Saya berpendapat, Budi Soehardi adalah pembicara paling top dari seluruh pembicara pada acara Kompasianival ini. Ia membagi pengalaman hidupnya yang sangat inspiratif. Ternyata ada manusia Indonesia langka seperti Budi, di tengah masyarakat yang sakit, di tengah para pejabat yang masih suka korupsi meskipun sudah kaya raya, di tengah para orang kaya, para milyarder Indonesia tetapi ngemplang pajak dan ikut program tax amnesty dengan wajah riang gembira.
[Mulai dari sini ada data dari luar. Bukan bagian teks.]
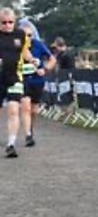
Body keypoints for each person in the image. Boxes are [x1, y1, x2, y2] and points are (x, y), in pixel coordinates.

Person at [18, 20, 54, 148]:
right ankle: (28, 135)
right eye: (24, 35)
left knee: (33, 110)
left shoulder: (38, 45)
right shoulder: (16, 46)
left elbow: (52, 59)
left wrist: (45, 69)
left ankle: (30, 128)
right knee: (26, 107)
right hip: (23, 80)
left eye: (30, 35)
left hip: (37, 81)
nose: (27, 38)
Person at [0, 7, 28, 158]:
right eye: (3, 22)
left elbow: (24, 52)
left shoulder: (20, 34)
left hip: (14, 77)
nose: (7, 25)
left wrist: (33, 60)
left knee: (13, 109)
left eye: (10, 22)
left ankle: (11, 144)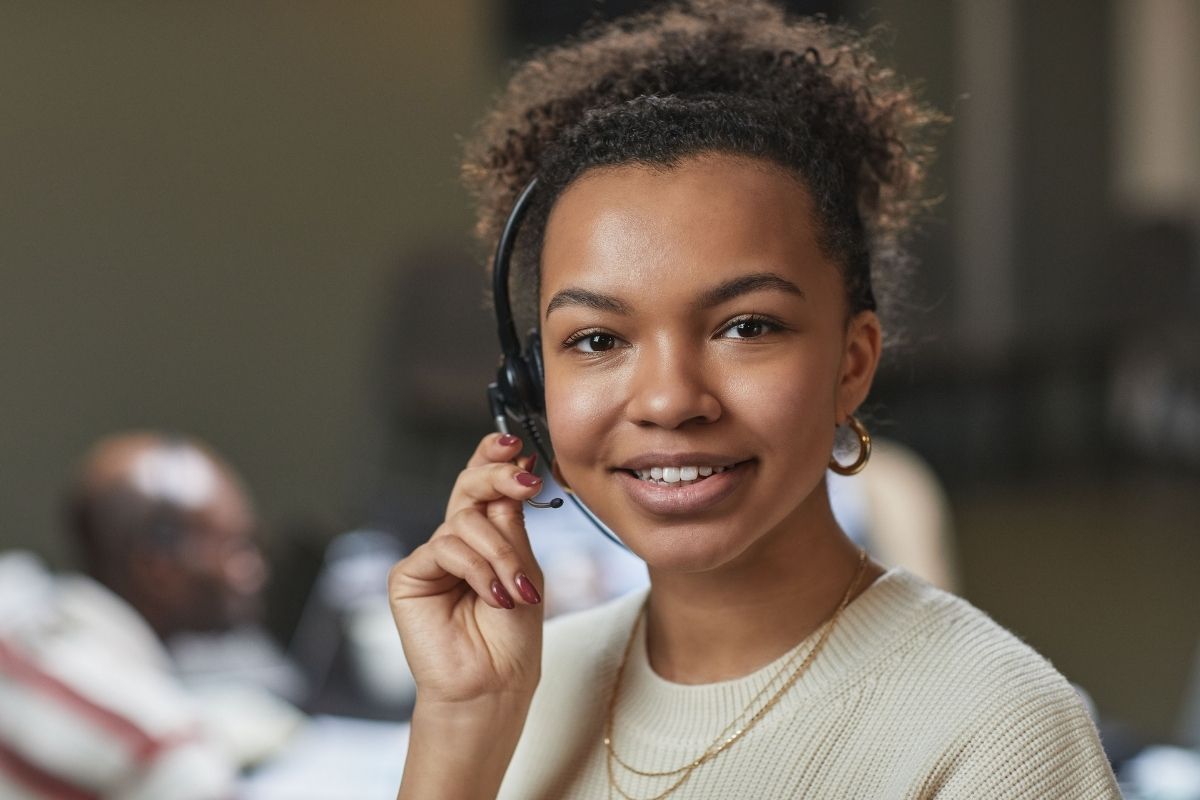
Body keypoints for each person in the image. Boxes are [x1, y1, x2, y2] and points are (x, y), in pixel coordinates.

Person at [386, 2, 1121, 798]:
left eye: (746, 326)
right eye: (597, 340)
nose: (670, 400)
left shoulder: (998, 730)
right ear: (530, 385)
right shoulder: (520, 690)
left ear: (852, 362)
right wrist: (462, 725)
Budi berkarir sebagai penerbang pesawat komersial Japan Airline. Lalu dari penghasilannya sebagai pilot, ia membeli tanah di Kupang, NTT dan memulai kehidupan berbagi dengan penduduk miskin di daerah itu. Ia mendirikan panti yatim piatu yang dinamai Rolin. Tapi lahan pertanian yang dibelinya itu kering dan berbatu. Budi bersama isterinya berusaha menggarapnya untuk dijadikan lahan pertanian. Ia mendatangkan puluhan ton pupuk kandang untuk menyuburkan tanah itu, agar bisa menghasilkan tanaman jenis sayuran. Berkat kerja kerasnya, ia berhasil melakukan swasembada sayuran untuk keluarga dan seluruh anak asuhnya yang berjumlah ratusan orang.
Karena kesibukan berbagi dengan anak asuh ratusan orang, Budi akhirnya memutuskan berhenti dari pekerjaannya sebagai pilot. Ia bersama anak asuhnya berbagi tugas mengolah lahan pertanian itu sambil mereka terus disekolahkan sampai tamat. Bahkan dalam waktu dekat, seorang anak asuhnya akan mengikuti wisuda, karena telah menamatkan pendidikan kedokteran.
Pesan lain yang disampaikan Budi Soenardi adalah semuanya bisa dilakukan tanpa harus meminta bantuan kepada pihak lain. Ia tidak meminta bantuan dana dari pemerintah atau pihak lain seperti perusahaan swasta dan lembaga bantuan lainnya.